With a bunch of products in the pipeline, there will be a bump up in the topline in the coming years. Their Sri City plant only can deliver 600-700 cr topline and 1000 cr in the next 2 years. So apart from low penetration, what else are fueling the business of Epack? Let's look at the overall macro trends.
Industry Overview
1. Local sourcing increased due to China+ strategy
2. Govt PLI scheme
3. Domestic manufacturing of RAC has grown at 22% CAGR from 3 mn units in FY18 to 7.9 mn in FY23. It will increase at 13% CAGR and reach 17.7 mn units by FY28
4. Indian consumer durable industry reached 130300 cr in FY23 and will reach 247800 cr by FY28 growing at 13.7% CAGR
5. Indian heat exchanger market valued at $1.38 bn in 2023 and will reach $3.10 bn by 2030 growing at 11.5% CAGR
6. Indian PCB market valued at $5.4 bn in 2023 and will reach $21.3 bn by 2032 growing at 16.5% CAGR
7. Indian RAC market is growing at 15.1% CAGR between FY23-FY28
8. Induction cooktop market in India is growing at 6% CAGR over the next 5 years
9. Indian mixer grinder market is growing at 7% CAGR over the next 5 years
All these numbers give us enough confidence to bet on the Electronic Manufacturing Industry. But we must remember, like after good days comes bad days also. Epack is also vulnerable to some problems. Issues like strong competition, raw material prices volatility, revenue mix concentration, shifting govt focus, and above all , expensive valuation could drag the stock price at any time.
Valuation
Currently most of the businesses in this industry are trading above 100 PE. Even they are trading at much higher than their asset value. The stock has fallen around 30% from its peak. Remember it's a growing business. So, if a business is growing at a faster pace and the stock price is falling like meteorites, then one should look at such businesses given there's still sustainable growth intact. Staggered investment might help us keeping in mind the price may fall further.
So, we need to ask if Epack can deliver this type of high growth rate for the next few years or not. If not, then stock price may fall further. If yes, then there's still upside left. And I think its peer is targeting 25-30% CAGR growth over the next 5 years, then Epack will also have scope there. The company has invested heavily as compared to its peers. Where Epack has income from investing to revenue around 25%, its peers like PG Electroplast, Amber Enterprises has around 14-15% to their revenue. And the management, not just the management but the whole industry seems to be highly optimistic about the industry.

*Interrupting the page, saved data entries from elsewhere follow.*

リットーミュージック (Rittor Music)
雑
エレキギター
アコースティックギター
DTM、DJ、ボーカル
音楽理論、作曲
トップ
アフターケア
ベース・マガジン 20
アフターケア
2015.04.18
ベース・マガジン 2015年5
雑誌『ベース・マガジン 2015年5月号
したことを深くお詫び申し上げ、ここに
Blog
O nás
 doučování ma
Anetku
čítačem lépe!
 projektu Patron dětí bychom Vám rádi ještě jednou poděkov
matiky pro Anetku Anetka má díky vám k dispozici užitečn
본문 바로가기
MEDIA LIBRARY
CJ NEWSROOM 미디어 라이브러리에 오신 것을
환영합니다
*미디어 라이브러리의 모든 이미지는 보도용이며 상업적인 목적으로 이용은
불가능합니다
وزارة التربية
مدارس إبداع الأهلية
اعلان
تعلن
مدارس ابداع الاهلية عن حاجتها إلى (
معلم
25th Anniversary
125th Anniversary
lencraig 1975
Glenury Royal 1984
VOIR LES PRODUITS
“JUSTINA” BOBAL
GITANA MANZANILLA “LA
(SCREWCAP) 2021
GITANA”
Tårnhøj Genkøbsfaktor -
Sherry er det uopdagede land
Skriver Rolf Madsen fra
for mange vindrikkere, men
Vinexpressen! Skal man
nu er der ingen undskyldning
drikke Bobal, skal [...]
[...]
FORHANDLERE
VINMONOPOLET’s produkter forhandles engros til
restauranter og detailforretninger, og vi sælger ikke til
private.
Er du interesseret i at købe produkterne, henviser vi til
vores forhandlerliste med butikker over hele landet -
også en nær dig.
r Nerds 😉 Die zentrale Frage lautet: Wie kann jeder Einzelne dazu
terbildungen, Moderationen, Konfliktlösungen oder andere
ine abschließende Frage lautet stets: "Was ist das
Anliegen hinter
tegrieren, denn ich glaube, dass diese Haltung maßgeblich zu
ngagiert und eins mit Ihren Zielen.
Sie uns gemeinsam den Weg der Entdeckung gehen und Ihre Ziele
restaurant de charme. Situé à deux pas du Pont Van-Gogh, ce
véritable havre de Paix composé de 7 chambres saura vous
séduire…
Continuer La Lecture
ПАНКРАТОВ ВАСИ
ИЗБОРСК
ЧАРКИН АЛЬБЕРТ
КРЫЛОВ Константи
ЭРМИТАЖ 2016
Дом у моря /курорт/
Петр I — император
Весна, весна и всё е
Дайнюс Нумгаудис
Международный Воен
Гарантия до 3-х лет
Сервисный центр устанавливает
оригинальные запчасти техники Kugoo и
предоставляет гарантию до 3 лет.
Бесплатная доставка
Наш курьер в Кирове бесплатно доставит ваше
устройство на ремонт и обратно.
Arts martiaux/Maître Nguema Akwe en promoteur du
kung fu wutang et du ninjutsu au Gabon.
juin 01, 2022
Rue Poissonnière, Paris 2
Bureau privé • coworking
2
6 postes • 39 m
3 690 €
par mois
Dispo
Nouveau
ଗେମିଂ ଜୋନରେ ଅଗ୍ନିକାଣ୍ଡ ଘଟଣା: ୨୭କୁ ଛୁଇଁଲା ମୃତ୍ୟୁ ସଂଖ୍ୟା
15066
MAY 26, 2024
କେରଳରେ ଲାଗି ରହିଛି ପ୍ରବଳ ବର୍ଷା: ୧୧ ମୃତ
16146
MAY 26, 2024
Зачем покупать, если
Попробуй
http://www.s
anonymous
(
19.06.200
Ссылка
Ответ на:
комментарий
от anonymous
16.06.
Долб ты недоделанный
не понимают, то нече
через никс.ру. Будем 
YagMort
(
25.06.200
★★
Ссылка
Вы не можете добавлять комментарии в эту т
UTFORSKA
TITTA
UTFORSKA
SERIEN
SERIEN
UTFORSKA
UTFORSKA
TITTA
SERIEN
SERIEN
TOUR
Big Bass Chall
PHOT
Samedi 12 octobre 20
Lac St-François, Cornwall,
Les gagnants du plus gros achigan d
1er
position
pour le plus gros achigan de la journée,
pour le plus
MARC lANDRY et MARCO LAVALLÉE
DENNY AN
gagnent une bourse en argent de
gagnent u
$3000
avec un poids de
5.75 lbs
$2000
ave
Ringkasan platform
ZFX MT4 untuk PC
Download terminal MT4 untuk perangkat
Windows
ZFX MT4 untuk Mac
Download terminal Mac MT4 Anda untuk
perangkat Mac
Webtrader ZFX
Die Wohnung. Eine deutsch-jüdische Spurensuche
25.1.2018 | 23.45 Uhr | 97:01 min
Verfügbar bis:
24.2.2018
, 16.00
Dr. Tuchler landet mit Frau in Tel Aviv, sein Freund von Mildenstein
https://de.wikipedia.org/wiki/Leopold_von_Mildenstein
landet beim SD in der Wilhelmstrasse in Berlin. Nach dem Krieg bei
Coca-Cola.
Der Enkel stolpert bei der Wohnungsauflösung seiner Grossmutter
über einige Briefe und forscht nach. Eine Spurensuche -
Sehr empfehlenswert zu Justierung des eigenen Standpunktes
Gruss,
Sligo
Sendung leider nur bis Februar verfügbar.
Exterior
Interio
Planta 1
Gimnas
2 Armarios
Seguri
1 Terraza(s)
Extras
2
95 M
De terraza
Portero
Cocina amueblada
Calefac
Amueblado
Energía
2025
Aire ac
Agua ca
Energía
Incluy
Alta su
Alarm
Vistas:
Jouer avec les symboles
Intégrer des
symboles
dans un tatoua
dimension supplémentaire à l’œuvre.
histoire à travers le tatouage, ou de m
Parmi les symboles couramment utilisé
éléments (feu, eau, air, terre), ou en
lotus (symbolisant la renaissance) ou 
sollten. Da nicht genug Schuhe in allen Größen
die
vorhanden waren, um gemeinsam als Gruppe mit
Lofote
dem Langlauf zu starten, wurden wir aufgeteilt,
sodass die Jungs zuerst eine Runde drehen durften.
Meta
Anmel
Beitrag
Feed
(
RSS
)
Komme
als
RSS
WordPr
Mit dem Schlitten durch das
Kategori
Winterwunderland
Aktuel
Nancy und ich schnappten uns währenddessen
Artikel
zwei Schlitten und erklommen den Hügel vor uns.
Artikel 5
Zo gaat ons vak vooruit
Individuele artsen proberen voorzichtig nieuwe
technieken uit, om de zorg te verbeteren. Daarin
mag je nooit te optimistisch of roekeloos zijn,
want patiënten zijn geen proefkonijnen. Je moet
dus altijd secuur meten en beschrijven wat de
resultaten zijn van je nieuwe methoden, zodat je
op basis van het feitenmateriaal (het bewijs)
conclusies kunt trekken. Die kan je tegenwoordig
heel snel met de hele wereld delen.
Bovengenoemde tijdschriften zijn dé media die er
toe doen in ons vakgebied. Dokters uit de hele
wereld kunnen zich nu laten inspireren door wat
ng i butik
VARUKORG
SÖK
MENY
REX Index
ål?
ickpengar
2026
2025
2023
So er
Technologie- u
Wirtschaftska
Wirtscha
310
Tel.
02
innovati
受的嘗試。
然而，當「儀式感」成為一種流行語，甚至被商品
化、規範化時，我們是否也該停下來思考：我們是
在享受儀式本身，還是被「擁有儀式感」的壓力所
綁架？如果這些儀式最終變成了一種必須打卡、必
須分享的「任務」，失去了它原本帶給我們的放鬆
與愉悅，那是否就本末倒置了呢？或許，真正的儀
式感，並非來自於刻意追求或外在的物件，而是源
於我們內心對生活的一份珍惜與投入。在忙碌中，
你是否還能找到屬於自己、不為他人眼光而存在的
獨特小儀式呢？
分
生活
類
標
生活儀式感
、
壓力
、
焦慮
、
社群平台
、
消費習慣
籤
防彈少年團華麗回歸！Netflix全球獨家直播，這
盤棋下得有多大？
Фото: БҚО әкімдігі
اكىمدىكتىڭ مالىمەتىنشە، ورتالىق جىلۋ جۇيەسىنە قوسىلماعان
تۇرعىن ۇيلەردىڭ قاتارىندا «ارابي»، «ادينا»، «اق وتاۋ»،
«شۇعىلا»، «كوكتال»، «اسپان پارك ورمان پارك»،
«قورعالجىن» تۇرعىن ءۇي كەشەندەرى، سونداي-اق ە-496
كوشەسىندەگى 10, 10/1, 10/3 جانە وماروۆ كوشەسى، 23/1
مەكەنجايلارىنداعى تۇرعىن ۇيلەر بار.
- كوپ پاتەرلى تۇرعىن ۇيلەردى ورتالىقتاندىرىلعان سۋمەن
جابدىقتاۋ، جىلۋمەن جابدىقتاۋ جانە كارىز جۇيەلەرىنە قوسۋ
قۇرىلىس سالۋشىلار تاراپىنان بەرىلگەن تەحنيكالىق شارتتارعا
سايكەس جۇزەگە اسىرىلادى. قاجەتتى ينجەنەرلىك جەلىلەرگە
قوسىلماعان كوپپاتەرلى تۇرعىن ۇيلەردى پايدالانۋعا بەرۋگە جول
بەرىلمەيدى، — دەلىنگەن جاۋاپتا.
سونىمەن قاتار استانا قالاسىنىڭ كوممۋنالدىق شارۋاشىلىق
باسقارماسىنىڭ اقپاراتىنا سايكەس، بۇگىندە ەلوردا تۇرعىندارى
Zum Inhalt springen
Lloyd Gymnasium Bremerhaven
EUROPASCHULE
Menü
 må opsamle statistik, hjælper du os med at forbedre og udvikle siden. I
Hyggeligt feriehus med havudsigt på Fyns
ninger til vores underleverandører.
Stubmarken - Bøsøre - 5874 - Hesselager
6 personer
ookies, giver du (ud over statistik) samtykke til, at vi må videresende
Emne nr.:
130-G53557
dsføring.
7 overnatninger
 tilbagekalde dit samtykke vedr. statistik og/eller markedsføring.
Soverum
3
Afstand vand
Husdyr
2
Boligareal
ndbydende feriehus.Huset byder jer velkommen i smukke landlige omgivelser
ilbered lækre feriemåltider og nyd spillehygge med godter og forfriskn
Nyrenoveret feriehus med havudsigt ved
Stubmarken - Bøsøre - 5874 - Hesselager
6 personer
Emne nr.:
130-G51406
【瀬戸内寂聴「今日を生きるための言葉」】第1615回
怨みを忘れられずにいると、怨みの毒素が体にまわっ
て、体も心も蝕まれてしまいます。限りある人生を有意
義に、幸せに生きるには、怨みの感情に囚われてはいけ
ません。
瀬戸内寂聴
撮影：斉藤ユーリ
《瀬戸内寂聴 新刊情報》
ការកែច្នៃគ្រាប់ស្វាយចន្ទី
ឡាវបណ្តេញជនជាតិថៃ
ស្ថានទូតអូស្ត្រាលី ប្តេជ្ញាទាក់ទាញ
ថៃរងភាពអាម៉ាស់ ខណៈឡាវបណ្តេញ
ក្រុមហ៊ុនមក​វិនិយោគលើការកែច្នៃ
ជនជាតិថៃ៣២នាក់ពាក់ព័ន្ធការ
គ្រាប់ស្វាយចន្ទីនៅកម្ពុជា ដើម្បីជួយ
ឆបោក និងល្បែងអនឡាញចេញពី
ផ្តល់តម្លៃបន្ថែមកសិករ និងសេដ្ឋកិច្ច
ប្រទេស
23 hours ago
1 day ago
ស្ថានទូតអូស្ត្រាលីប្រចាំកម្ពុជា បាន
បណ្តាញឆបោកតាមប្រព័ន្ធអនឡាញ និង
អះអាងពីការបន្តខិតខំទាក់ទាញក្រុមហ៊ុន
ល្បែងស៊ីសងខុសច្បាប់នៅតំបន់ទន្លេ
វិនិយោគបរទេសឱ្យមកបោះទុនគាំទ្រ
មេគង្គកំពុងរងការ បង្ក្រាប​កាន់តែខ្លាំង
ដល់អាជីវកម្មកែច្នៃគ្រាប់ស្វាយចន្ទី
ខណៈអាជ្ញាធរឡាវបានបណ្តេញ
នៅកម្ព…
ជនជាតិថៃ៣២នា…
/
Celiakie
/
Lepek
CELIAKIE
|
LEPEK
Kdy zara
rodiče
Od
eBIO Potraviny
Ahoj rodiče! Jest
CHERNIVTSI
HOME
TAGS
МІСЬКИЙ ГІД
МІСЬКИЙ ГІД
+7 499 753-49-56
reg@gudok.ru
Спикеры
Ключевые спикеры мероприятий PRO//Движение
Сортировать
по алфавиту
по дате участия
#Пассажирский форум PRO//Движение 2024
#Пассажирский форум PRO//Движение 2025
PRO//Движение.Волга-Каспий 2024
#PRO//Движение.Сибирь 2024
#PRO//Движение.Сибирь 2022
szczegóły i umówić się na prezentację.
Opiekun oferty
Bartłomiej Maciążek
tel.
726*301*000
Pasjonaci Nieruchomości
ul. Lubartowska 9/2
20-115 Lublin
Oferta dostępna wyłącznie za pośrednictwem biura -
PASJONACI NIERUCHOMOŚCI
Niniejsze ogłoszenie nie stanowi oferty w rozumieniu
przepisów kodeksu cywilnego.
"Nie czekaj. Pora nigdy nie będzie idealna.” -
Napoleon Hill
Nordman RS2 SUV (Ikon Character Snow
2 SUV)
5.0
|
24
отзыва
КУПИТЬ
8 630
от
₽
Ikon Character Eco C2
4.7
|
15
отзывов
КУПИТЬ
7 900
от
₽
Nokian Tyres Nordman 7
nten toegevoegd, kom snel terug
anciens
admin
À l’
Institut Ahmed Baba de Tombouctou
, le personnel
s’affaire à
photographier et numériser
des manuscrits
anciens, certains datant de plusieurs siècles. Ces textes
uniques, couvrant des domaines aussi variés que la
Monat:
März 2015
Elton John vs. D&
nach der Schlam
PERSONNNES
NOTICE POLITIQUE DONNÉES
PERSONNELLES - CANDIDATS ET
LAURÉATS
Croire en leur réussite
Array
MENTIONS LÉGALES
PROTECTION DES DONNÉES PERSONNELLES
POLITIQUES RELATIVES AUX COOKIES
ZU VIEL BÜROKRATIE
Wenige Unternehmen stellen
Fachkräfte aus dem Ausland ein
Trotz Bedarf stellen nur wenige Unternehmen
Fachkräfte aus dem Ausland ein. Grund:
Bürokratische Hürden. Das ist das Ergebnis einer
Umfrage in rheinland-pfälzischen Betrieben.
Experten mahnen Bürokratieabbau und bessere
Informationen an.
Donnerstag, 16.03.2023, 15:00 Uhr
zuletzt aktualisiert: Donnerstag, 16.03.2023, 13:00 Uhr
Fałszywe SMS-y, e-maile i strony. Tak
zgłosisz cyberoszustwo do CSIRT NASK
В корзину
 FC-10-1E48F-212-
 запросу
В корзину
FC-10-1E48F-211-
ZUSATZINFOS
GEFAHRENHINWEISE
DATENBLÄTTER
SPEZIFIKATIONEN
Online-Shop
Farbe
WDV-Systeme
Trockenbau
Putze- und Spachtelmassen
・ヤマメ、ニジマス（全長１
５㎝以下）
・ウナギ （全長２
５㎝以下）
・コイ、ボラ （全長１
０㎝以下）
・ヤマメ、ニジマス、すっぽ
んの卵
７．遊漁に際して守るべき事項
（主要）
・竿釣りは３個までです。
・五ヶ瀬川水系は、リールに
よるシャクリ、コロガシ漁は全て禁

Also, let me remind you the management of Epack is targeting to achieve 5000 cr topline by FY29. So the milestone is set, management is executing well, there are tailwinds in the industry, govt focus is on increasing manufacturing sector contribution to 25%, low penetration, everything is there. Epack should do well in the coming years given the tailwinds are there.
Thanks for reading
Take care
Rabi
Disclaimer: I'm not SEBI registered. This content is for educational purposes only. Do your own diligence.